We get a virutal machine and a binary it can execute.
The binary asks us for the keycode. Which I don't know.
Next I opened up ghidra on the vm to see how it works.
Basically it loads the specified binary and allocates some space on the heap that will store the binary itself, the program counter and some additional space.
Then the virtual machine is started with vm_run, which keeps executing instructions with vm_step.
This function will get the op code from the blob and then use that as an index into the instruction lookup table to perform a certain action.
Especially interesting instructions at this point are: vm_je and vm_jne
After the flag is read it must be that it is compared to some already existing value
Using gdb I have set a breakpoint on vm_je and sure enough I saw that my flag values were getting compared.
The keycode length needs to be 17 as that is when execution goes from reading the input to checking it.
However, before comparison got the the end of my flag, I saw that suddenly -1 and 0 were compared, which was odd, since I had neither values in my flag.

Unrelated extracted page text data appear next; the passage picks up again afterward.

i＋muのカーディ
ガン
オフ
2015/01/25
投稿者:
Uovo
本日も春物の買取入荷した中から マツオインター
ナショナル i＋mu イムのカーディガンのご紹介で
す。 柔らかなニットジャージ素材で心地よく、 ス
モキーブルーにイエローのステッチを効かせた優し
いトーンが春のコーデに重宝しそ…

After continuing I saw: Terminal blocked!
I put 2 and 2 together and thought immediately that there must be some anti debugging technique at play here.
After looking around more I found the vm_inv function makes a syscall, so I loaded the binary with strace.
And sure enough after entering the passcode c0d3_r3d_5hAAAAAA I saw:
ptrace(PTRACE_TRACEME) = -1 EPERM (Operation not permitted)
So indeed the binary tries to attach a debugger but can't if some other tool is already debugging it.
To get around this problem I simply set a conditional breakpoint on the vm_je function for whenever the compared values don't match. When I got to the -1 to 0 comparison again, I just set the values to be equal, and now we are onto the second password.
After experimentation I found out that this password needs to be 36 characters long.
Then similar to the previous password vm_je gets invoked, however this time I didn't see my input character anywhere.
After trying an input full of A, then B, then C I have noticed that the value being compared and then one I enter is different, because the entered values get xored by 2.
So now I knew that if I xor the value coming from the binary with 2, that will need to be my input.
The last thing to figure out was that the password was not compared from left to right, but from different positions. By having an input string with unique characters, I have managed to trakc down which position was being compared to what character.
Finally having replaced all characters I have arrived at the flag: HTB{5w1rl_4r0und_7h3_4l13n_l4ngu4g3}